Task requirements —
Scan the listing below. Return every line containing the string "lines".

Data for this exercise —
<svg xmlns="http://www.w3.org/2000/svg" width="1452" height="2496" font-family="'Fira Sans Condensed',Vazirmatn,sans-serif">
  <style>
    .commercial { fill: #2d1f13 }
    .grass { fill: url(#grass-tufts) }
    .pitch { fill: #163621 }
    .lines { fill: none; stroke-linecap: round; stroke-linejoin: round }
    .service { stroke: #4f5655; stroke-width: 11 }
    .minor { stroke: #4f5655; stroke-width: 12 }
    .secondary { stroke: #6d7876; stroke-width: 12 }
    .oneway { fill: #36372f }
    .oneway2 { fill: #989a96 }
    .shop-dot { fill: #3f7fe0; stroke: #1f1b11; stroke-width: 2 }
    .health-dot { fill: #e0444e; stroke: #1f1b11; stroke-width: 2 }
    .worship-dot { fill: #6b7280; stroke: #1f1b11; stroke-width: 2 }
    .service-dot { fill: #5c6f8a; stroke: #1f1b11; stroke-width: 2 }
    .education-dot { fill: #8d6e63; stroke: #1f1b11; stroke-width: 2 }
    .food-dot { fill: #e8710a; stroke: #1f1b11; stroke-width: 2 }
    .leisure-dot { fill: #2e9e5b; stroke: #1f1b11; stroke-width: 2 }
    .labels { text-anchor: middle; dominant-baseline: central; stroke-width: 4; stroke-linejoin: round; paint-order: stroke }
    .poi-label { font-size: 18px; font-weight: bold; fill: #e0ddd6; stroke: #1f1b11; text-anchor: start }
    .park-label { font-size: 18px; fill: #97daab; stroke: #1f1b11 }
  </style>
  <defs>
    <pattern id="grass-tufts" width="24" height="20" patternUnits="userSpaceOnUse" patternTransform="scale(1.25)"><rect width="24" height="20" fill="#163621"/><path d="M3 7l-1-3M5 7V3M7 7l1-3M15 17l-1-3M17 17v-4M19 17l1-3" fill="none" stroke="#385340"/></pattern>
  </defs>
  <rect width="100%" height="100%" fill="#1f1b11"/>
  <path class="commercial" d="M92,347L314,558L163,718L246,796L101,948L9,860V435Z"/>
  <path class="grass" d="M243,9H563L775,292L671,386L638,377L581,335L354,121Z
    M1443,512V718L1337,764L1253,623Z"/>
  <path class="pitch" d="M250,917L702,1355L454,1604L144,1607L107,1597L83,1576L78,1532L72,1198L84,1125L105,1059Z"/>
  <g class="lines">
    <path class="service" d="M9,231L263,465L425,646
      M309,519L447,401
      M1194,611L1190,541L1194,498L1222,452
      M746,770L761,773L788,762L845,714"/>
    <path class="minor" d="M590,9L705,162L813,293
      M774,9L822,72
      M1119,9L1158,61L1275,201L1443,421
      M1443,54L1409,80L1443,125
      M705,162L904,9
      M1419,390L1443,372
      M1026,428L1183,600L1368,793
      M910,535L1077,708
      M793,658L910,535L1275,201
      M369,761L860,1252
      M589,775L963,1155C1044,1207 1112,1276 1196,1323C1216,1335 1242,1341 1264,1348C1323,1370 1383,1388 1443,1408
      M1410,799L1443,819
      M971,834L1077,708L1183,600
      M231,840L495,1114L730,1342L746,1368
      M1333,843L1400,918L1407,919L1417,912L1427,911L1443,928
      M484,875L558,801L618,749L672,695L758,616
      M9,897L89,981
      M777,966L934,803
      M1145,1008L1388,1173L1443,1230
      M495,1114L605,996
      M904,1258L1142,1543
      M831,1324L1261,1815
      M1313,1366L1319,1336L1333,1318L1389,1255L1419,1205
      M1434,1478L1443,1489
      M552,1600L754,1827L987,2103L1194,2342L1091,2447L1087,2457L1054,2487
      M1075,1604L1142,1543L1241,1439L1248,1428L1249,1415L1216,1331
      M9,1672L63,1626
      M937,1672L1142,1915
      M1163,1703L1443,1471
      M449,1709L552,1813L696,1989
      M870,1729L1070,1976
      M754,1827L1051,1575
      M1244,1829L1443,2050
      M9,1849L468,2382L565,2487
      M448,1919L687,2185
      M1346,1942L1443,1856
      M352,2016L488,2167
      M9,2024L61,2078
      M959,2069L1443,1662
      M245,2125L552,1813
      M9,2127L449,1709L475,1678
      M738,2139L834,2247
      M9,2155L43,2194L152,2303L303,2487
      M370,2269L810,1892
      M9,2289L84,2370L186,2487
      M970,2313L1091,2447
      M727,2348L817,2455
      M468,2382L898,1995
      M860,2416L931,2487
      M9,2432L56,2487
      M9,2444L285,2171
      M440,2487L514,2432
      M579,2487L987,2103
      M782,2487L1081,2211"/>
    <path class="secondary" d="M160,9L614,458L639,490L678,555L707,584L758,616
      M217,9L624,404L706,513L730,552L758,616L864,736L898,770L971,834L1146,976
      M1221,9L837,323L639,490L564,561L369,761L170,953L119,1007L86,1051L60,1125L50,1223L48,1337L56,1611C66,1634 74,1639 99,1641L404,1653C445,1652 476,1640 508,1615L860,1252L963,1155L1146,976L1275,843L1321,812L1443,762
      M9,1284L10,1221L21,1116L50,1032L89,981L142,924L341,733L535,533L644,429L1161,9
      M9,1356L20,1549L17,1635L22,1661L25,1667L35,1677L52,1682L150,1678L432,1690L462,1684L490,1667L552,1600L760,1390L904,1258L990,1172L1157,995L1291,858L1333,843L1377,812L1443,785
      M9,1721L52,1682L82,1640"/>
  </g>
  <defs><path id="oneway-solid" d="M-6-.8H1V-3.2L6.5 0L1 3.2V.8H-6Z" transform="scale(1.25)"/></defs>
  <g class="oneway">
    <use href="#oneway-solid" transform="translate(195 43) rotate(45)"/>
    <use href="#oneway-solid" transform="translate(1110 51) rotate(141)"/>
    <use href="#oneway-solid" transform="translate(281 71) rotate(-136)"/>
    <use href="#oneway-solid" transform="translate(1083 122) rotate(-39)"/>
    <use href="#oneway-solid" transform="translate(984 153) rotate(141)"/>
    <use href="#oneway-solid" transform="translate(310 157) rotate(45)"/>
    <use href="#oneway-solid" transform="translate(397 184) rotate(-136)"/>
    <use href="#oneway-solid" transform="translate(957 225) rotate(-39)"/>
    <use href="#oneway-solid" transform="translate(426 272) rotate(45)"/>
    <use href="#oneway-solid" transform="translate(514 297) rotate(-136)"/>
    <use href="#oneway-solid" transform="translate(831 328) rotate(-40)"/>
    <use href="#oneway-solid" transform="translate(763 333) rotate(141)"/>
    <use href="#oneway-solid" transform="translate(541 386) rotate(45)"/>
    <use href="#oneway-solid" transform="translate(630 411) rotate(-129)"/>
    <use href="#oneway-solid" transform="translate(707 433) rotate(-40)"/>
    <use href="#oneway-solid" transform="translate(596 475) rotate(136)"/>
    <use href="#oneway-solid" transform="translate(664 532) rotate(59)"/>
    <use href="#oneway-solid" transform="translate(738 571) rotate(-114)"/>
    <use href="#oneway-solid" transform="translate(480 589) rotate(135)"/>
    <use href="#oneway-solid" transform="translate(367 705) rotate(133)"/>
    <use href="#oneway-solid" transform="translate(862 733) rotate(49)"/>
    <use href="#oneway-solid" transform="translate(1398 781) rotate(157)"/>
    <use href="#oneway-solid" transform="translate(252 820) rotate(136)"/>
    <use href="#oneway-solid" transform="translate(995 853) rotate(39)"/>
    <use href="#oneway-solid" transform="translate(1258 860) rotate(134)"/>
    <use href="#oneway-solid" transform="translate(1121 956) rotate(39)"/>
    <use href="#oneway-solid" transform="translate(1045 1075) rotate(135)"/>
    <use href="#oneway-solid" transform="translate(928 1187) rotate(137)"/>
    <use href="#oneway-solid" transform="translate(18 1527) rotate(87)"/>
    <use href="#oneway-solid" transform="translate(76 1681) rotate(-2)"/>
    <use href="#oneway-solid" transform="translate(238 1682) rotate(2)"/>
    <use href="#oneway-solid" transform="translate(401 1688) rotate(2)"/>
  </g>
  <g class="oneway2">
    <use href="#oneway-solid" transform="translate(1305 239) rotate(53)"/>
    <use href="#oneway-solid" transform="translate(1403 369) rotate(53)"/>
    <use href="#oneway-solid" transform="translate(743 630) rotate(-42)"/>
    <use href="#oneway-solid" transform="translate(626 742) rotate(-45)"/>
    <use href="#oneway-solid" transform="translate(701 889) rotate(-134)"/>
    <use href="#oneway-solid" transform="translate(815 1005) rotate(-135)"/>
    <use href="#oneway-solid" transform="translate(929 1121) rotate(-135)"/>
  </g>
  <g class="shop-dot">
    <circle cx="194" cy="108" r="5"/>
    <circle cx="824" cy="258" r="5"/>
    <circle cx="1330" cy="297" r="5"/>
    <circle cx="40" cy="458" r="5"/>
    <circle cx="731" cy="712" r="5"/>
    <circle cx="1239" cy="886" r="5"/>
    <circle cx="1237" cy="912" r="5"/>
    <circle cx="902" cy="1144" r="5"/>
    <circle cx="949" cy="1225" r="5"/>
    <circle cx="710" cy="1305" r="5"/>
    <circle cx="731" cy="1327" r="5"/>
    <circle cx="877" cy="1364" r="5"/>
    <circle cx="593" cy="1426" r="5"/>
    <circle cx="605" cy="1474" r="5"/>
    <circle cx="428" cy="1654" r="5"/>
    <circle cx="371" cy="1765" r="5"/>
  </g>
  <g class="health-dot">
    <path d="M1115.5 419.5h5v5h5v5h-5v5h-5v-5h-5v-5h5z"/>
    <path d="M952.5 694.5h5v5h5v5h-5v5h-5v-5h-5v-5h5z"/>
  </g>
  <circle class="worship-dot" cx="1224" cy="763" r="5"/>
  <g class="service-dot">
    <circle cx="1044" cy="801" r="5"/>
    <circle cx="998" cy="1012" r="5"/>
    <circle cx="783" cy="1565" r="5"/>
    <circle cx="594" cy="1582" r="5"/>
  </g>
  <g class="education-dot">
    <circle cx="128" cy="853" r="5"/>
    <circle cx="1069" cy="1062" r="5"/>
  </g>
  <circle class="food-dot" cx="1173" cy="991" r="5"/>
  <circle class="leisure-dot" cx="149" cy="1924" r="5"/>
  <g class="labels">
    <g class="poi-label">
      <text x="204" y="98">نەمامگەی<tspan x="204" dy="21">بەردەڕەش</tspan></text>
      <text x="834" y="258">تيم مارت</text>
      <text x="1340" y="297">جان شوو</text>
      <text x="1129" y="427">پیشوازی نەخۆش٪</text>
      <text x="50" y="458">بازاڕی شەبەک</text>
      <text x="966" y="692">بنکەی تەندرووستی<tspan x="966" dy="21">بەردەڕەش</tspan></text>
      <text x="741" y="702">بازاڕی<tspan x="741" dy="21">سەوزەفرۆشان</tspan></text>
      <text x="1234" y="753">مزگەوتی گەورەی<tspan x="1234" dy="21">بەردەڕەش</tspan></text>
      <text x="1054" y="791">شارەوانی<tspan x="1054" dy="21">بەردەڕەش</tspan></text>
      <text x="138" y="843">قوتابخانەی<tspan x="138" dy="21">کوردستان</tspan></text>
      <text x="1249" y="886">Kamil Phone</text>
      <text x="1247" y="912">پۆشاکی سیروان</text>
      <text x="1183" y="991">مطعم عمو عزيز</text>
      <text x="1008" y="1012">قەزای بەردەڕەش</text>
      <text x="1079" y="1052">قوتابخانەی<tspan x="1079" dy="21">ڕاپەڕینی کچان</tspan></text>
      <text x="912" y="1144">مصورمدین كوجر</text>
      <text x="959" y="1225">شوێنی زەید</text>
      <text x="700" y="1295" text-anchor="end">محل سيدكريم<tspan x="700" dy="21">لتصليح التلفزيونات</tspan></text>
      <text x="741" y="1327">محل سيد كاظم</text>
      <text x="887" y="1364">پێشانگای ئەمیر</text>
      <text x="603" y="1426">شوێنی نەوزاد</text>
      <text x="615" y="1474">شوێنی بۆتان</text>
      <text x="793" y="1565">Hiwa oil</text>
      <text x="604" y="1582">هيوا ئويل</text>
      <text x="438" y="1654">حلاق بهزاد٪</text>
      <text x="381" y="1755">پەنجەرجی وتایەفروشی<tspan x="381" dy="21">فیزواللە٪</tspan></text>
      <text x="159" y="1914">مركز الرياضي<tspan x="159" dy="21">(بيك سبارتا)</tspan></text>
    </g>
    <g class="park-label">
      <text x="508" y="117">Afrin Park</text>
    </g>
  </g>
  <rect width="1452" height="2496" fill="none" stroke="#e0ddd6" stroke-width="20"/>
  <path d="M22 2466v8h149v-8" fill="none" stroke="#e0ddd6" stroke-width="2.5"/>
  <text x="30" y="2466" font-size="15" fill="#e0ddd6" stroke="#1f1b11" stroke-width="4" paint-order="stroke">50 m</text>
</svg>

Output for this task —
    .lines { fill: none; stroke-linecap: round; stroke-linejoin: round }
  <g class="lines">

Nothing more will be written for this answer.